Exports remain small compared to imports, at SR1.15bn ($306.6m) and SR16.48bn ($4.4bn), respectively, in 2012. However, they have grown strongly in recent years, nearly doubling from SR600m ($160m) in 2008, according to the Central Department of Statistics and Information, and the Kingdom ranks as the second-largest pharmaceuticals exporter in the Arab world, according to WTO data for 2012, and is only outranked by Jordan.
FOREIGN INVESTMENT: At least four foreign and multinational pharmaceuticals firms currently have manufacturing facilities in the Kingdom, via local subsidiaries and joint ventures with local firms. These include Saudi Arabian Japanese Pharmaceutical Manufacturing Company, a joint venture between local firm Tamer Group and Japanese drugs manufacturer Astellas and Daiichi Sankyo; GlaxoSmithKline Saudi Arabia, a joint venture between GlaxoSmithKline and Banaja Holdings established in 1997; and Jezeera Pharmaceutical Industries, an affiliate of Jordan’s Hikma Pharmaceuticals.
Additionally, pharmaceuticals major Sanofi is building a 100%-owned factory on 35,000 sq metres of land in King Abdullah Economic City (KAEC) that it says will be the largest pharmaceuticals production facility in the Kingdom. The facility will initially focus on producing diabetes and cardiovascular drugs. Others also appear likely to follow. “Two or three multinationals are now taking serious steps to open factories here,” said Bindail. “Investment also receives a lot of support from the authorities, for example in terms of access to land, utilities and funding.”
Awad told OBG that other advantages for foreign companies establishing local production include continuous supply, as it can sometimes take a long time to import products. The creation of free zones in the Kingdom that allow foreign firms to take 100% ownership of local activities, as Sanofi is doing in KAEC, is encouraging foreign companies to set up shop in the country. “The main challenge for investors is volume – the volumes involved in manufacturing locally can be low, which pushes up costs,” said Awad.
REGULATION: The sector is overseen by the Saudi Food and Drug Administration (SFDA). Notable features of the regulatory environment include the fact that the government fixes prices for all pharmaceuticals products. For imported medicines, the SFDA determines pricing by examining the cost of the same drugs in 30 other countries, with reviews every five years. As regards locally produced products, the agency issues its own price determination.
Some industry players say this can be a challenge. “There is a strong regulatory focus on pricing, as the authorities want patients to receive medication at reasonable costs, which is putting significant pressure on margins,” said Awad. However, others play down the problem. “Prices are on the low side compared to other countries in the region, but it is rare for companies to stop exports to Saudi because of this,” said Bindail. “Pharma companies would like higher prices, but it is not a major problem.”
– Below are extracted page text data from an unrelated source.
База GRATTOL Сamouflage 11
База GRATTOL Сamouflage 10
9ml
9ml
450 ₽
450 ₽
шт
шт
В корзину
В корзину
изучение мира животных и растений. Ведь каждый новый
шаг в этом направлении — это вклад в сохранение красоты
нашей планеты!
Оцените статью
Producers also say that registering drugs can be a slow process in the Kingdom. “Registration can take around 12-18 months, compared to 6-12 months in some other countries in the region,” said Awad. However, Awad added that the issue is in part a sign of the industry’s health. “Saudi Arabia has a strong pharmaceuticals regulator that reviews everything.”
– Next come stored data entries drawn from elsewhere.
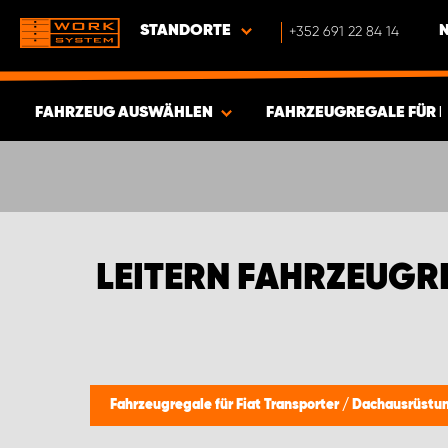
STANDORTE
+352 691 22 84 14
FAHRZEUG AUSWÄHLEN
FAHRZEUGREGALE FÜR 
ERGEBNISSE ANZEIGEN -
595
ARTIKEL
LEITERN FAHRZEUGR
Fahrzeugregale für Fiat Transporter
/
Dachausrüstu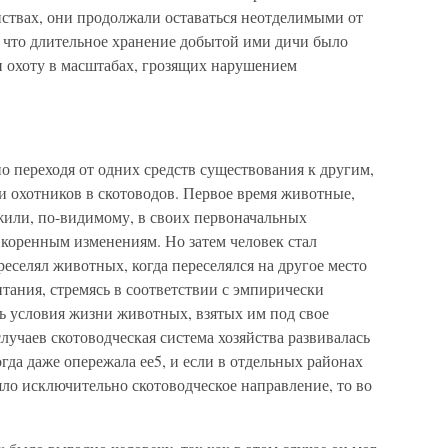
нствах, они продолжали оставаться неотделимыми от
, что длительное хранение добытой ими дичи было
и охоту в масштабах, грозящих нарушением
 переходя от одних средств существования к другим,
и охотников в скотоводов. Первое время животные,
или, по-видимому, в своих первоначальных
 коренным изменениям. Но затем человек стал
ереселял животных, когда переселялся на другое место
итания, стремясь в соответствии с эмпирически
 условия жизни животных, взятых им под свое
случаев скотоводческая система хозяйства развивалась
гда даже опережала ее5, и если в отдельных районах
яло исключительно скотоводческое направление, то во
The SFDA’s organisational strategy also mandates it to work to reduce registration times, and industry players say that the situation is improving. “Registration of products takes time, but the authority has recently expanded its team,” said Bindail. “It has also become easier to track products through the regulatory process than it used to be; the SFDA is in the process of making the registration process electronic and from next year common technical documents will have to be submitted electronically, which will facilitate the submission and tracking of applications,” Bindail of AJA Pharmaceutical Industries said.